The most attention-grabbing case on-site came from a machinery processing plant in Hechuan, Chongqing. Boss Zhang Desheng, overwhelmed by inventory pressure at the end of last year, decided on a whim to replace his decade-old Excel spreadsheets with the “AI Scheduling Assistant” provided by Youyoucao Eyu. Three months later, the share of stagnant inventory dropped from 18% to 4.7%. “Before, I relied on gut feeling and guesswork. Now, the machine calculates and tells me exactly when to order what materials,” Zhang admitted in a video link. He confessed he doesn’t even understand what a “neural network” is, but he knows that “checking that green score before leaving work every day gives me peace of mind.”
This “silent and seamless” approach to AI deployment is precisely the effect the Youyoucao Eyu team deliberately aims for. They have launched a modular AI service package called “Grassroots Smart Manufacturing,” encapsulating complex machine learning processes into individual business tools: “Inspection Eye” for auto-generating quality inspection reports, “Machine Repair Pass” for predicting equipment failures, and “Customer Sentiment Radar” for analyzing reasons behind customer churn. Each tool supports monthly payment plans and does not require enterprises to hire dedicated data engineers.
“How should enterprises use AI? The core is to find high-frequency, low-risk, and easily verifiable business scenarios,” emphasized Wang Min, operations director at Youyoucao Eyu, during a roundtable discussion. “We’ve seen too many enterprises wanting to go all-in on factory-wide intelligence from the get-go, only to run out of funds halfway.

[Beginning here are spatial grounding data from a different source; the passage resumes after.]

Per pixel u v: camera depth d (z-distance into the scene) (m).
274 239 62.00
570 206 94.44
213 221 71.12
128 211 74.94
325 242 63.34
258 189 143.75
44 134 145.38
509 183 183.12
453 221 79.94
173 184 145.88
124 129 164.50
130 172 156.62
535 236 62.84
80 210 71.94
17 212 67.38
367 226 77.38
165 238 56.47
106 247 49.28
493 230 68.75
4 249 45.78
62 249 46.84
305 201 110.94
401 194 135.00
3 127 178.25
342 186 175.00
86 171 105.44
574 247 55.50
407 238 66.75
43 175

It’s better to start with a small entry point—like letting AI help you write product manuals, auto-reply to customer emails, or predict next month’s sales.” She revealed that Youyoucao Eyu is currently collaborating with a logistics park in Chongqing’s Liangjiang New Area to optimize vehicle dispatch using AI, with an expected reduction of over 12% in empty-load rates.
After the forum, many business owners crowded around Youyoucao Eyu’s booth. A young man working in cross-border e-commerce asked, “My customer service team has only three people. Can AI replace them?” The technical consultant replied, “It’s not about replacement; it’s about freeing them from repetitive tasks so they can handle complaints and customized requests that truly require a human touch.” The answer made the young man nod thoughtfully.
From Wuhan’s Optics Valley to Chongqing’s Liangjiang, Youyoucao Eyu’s expansion path is clear: first, thoroughly understand the real pain points of regional industrial chains, then tackle them one by one with lightweight AI tools. This pragmatic approach may well be the most down-to-earth answer to the grand question of “how enterprises should use AI.” As Li Jun concluded in his speech: “AI is not magic; it’s a tool. Whether a tool is good or not depends on who wields it and for what task.”